> Task:
If an entry below holds a picture, leave the picture out and print the rest exactly.

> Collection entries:
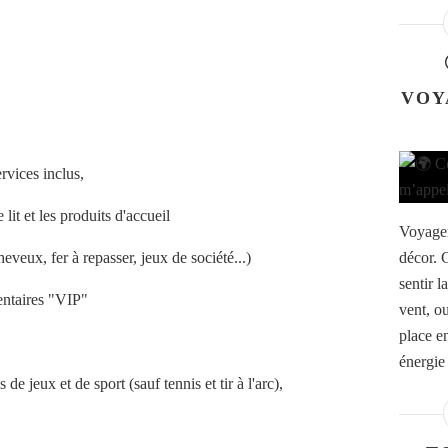
VOY
rvices inclus,
lit et les produits d'accueil
Voyager
eveux, fer à repasser, jeux de société...)
décor. 
sentir l
mentaires "VIP"
vent, o
place e
énergie
de jeux et de sport (sauf tennis et tir à l'arc),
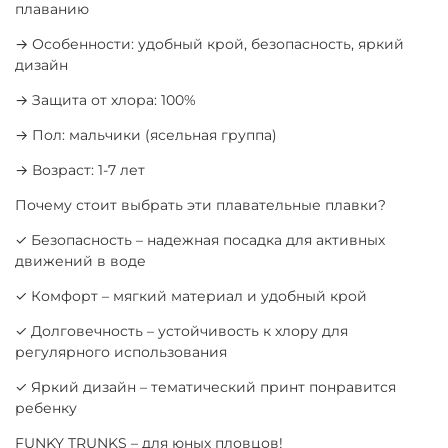
плаванию
→ Особенности: удобный крой, безопасность, яркий
дизайн
→ Защита от хлора: 100%
→ Пол: мальчики (ясельная группа)
→ Возраст: 1-7 лет
Почему стоит выбрать эти плавательные плавки?
✓ Безопасность – надежная посадка для активных
движений в воде
✓ Комфорт – мягкий материал и удобный крой
✓ Долговечность – устойчивость к хлору для
регулярного использования
✓ Яркий дизайн – тематический принт понравится
ребенку
FUNKY TRUNKS – для юных пловцов!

> Exercise solution:
VOY
rvices inclus,
lit et les produits d'accueil
Voyager
eveux, fer à repasser, jeux de société...)
décor. 
sentir l
mentaires "VIP"
vent, o
place e
énergie
de jeux et de sport (sauf tennis et tir à l'arc),
плаванию
→ Особенности: удобный крой, безопасность, яркий
дизайн
→ Защита от хлора: 100%
→ Пол: мальчики (ясельная группа)
→ Возраст: 1-7 лет
Почему стоит выбрать эти плавательные плавки?
✓ Безопасность – надежная посадка для активных
движений в воде
✓ Комфорт – мягкий материал и удобный крой
✓ Долговечность – устойчивость к хлору для
регулярного использования
✓ Яркий дизайн – тематический принт понравится
ребенку
FUNKY TRUNKS – для юных пловцов!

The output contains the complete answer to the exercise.